[Start of section]

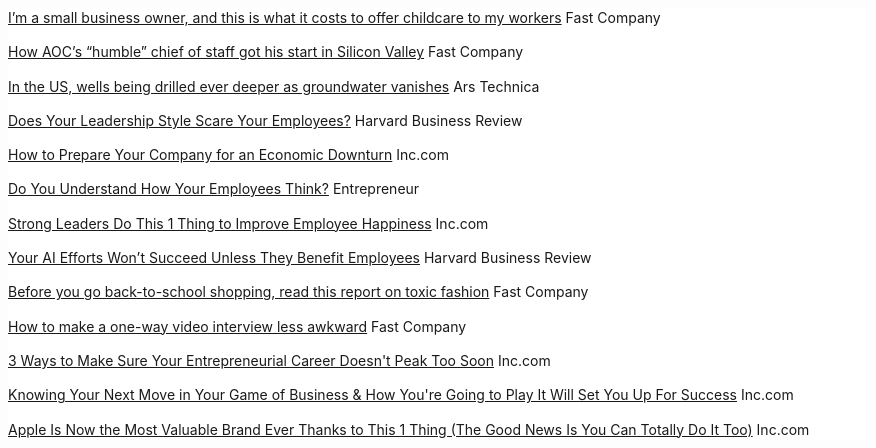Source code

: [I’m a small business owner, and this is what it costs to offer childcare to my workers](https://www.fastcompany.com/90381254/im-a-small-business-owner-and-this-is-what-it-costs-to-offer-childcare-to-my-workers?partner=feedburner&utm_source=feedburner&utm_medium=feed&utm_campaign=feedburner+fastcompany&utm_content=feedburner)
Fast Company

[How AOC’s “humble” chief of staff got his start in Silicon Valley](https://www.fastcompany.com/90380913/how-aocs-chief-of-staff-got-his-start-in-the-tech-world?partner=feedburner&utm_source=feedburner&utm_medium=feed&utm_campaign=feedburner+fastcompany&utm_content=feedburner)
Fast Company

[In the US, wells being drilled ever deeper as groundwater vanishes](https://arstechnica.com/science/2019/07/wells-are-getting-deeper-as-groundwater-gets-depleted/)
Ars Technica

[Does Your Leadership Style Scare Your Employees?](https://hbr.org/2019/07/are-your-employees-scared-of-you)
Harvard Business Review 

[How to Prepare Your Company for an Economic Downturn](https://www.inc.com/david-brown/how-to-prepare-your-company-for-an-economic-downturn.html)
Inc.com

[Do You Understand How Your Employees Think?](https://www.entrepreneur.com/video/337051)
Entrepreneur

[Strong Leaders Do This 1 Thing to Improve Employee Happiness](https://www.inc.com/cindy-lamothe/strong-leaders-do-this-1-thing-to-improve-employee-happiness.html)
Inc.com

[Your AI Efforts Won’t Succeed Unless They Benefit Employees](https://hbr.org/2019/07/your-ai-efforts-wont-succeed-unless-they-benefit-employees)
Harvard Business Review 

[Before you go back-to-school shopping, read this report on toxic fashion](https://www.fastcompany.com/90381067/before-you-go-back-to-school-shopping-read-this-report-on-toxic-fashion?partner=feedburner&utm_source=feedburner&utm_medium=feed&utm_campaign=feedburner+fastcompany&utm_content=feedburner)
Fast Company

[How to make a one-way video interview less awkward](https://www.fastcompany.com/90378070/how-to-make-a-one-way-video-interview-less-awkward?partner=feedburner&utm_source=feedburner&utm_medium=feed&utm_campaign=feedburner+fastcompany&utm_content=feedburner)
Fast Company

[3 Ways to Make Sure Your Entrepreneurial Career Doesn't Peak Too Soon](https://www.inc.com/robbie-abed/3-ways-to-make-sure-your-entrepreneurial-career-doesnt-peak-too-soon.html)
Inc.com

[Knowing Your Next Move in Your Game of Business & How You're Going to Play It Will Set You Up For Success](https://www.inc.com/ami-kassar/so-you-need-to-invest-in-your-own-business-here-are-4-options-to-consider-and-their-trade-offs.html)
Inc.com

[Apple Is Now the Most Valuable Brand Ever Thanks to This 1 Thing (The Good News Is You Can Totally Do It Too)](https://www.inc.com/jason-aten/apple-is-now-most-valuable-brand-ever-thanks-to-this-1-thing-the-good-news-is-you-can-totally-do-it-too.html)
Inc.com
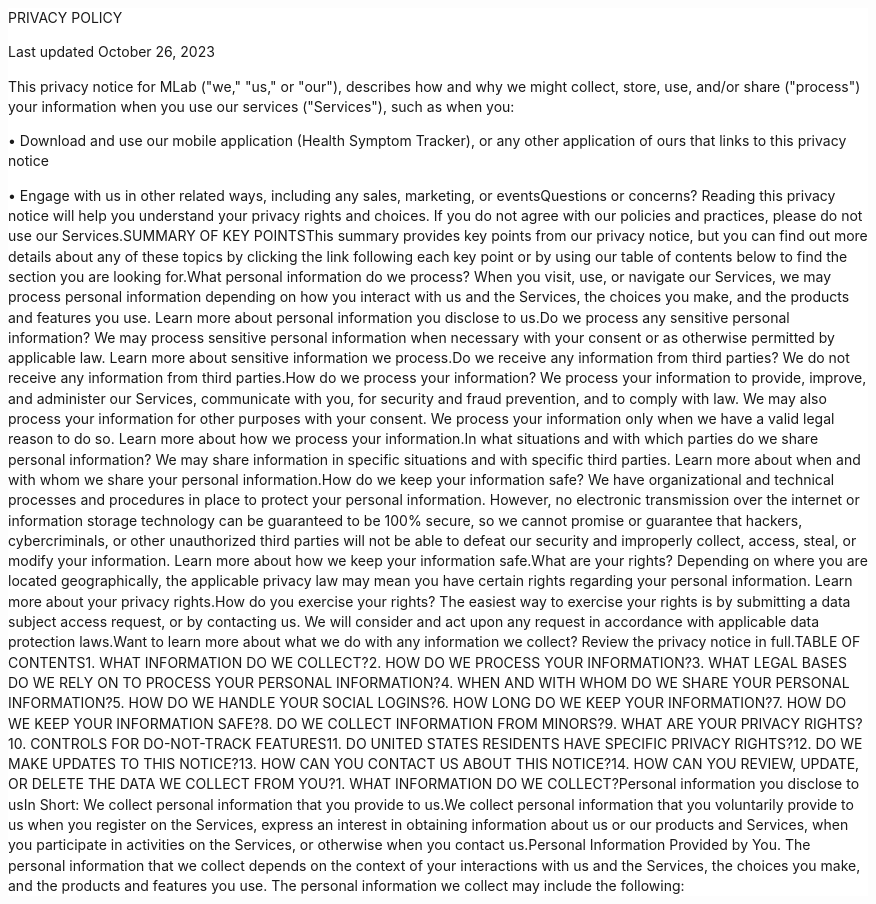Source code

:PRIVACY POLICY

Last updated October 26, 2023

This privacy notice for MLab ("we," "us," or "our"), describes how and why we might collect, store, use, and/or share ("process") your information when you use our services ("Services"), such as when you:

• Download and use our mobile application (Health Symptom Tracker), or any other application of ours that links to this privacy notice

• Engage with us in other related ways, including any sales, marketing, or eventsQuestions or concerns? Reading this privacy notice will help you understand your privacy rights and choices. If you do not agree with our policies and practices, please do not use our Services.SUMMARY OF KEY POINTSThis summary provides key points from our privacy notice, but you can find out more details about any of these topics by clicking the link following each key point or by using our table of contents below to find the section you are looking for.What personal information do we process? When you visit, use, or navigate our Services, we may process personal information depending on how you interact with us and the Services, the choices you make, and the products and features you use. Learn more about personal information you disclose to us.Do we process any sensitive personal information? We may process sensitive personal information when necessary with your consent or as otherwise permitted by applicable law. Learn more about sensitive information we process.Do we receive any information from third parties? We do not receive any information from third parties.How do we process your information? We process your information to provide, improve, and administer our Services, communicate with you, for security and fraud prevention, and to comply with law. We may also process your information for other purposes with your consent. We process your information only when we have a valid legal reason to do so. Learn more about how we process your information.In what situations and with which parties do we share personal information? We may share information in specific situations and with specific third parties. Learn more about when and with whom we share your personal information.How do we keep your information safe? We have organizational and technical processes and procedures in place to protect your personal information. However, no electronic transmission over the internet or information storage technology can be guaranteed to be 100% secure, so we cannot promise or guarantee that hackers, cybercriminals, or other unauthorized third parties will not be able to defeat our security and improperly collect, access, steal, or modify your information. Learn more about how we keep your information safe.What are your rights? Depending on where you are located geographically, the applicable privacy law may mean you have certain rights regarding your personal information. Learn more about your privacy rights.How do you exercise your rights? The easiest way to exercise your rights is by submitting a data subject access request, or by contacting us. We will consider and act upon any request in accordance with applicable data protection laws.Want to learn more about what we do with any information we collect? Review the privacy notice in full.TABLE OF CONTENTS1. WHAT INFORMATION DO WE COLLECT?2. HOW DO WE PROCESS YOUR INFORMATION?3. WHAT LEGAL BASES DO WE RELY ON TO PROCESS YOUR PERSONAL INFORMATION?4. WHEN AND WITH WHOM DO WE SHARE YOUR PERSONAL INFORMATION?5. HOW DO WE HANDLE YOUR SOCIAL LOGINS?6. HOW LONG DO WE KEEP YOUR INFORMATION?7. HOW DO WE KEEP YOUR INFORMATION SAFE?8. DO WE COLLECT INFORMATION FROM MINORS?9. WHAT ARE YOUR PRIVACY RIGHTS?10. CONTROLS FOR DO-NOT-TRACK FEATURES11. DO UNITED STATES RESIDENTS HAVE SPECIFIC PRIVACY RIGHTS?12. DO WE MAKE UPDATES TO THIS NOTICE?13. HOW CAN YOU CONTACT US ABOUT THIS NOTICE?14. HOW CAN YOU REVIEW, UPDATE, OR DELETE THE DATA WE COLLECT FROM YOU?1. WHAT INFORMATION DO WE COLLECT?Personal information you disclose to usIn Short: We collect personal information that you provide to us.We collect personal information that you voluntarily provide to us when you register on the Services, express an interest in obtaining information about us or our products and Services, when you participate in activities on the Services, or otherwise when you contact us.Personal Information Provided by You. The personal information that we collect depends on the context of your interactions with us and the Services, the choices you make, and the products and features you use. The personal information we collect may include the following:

[End of section]
[Start of section]

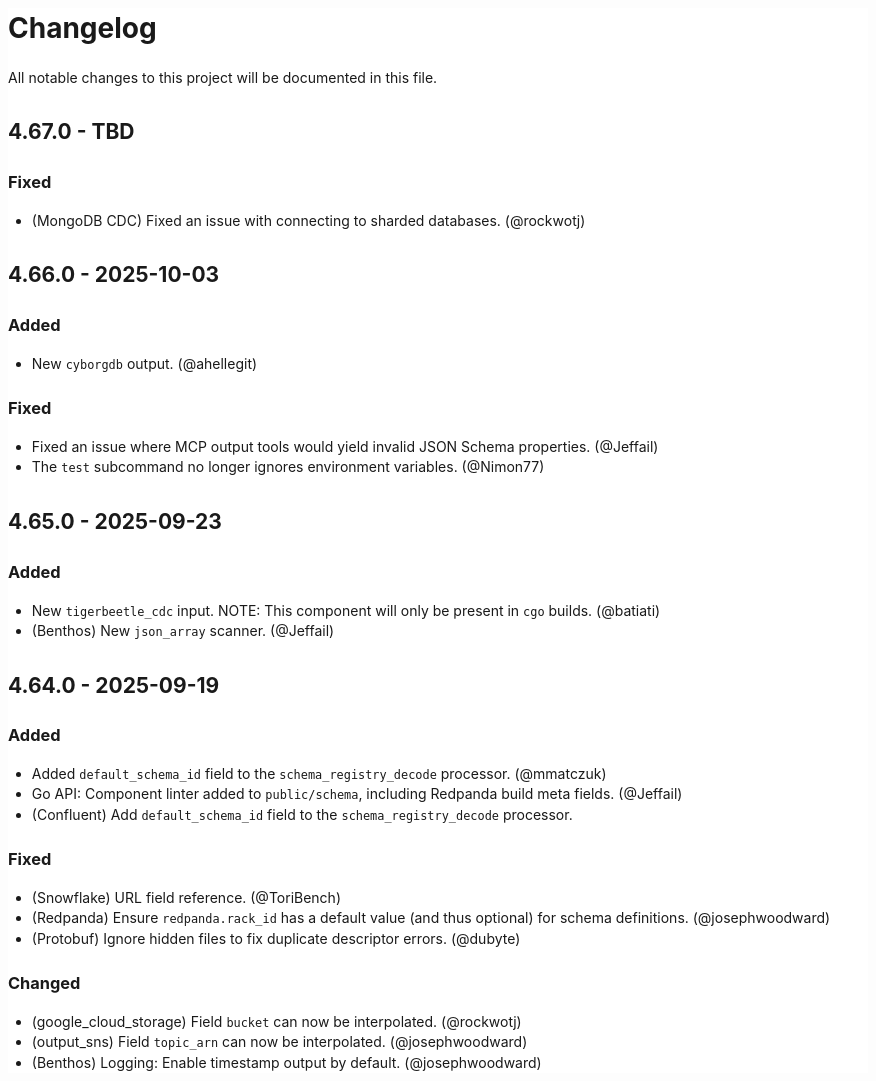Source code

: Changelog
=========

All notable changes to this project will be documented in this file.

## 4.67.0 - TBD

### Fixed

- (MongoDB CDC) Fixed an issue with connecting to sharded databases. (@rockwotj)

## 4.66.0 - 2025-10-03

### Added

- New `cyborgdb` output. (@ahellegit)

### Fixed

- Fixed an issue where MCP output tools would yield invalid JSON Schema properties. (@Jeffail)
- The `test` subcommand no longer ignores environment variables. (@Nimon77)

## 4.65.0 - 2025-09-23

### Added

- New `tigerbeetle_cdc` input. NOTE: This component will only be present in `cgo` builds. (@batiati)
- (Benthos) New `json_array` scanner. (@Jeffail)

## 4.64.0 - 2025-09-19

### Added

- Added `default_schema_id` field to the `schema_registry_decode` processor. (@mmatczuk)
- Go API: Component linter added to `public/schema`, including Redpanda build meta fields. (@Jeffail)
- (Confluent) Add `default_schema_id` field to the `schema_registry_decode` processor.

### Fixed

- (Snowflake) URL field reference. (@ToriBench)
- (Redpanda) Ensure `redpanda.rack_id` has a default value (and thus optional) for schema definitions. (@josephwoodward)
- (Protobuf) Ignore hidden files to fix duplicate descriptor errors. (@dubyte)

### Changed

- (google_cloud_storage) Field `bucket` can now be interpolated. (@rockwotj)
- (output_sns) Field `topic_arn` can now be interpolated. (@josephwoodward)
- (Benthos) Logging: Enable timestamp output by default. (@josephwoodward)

[End of section]
[Start of section]

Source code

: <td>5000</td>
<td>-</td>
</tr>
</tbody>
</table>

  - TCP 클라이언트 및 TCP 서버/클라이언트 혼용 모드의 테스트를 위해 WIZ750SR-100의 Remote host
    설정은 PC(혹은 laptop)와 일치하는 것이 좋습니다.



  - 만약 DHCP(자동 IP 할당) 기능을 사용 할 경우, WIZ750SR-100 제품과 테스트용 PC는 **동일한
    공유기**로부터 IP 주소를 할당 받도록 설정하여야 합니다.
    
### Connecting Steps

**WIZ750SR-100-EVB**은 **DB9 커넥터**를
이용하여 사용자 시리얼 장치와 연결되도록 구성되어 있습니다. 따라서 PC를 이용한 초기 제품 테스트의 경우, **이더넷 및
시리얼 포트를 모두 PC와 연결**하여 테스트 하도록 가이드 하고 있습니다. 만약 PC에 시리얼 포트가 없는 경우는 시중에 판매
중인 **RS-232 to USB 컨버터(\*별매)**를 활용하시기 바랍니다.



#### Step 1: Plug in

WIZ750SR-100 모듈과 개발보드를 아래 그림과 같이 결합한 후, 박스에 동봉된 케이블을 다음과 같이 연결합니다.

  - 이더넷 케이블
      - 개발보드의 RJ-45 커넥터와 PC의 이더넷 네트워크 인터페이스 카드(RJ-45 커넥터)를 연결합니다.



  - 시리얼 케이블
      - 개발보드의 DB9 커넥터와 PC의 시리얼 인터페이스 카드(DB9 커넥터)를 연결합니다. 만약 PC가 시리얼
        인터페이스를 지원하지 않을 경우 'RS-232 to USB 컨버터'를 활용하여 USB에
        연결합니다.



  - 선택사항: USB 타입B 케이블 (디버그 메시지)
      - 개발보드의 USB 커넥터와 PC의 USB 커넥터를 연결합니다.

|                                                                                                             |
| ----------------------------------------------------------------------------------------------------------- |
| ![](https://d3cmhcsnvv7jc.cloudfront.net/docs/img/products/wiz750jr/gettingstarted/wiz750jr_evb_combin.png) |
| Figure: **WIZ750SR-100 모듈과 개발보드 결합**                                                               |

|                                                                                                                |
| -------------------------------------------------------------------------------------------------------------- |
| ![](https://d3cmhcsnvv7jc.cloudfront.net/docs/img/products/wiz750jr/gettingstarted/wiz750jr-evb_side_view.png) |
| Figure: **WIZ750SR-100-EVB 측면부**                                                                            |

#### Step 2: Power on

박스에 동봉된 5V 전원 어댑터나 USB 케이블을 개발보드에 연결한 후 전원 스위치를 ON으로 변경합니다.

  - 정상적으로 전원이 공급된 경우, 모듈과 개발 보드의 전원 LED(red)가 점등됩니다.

[End of section]

Within the listing above, how many lines hold the string "gettingstarted"? Answer with the number only.

Answer box: 2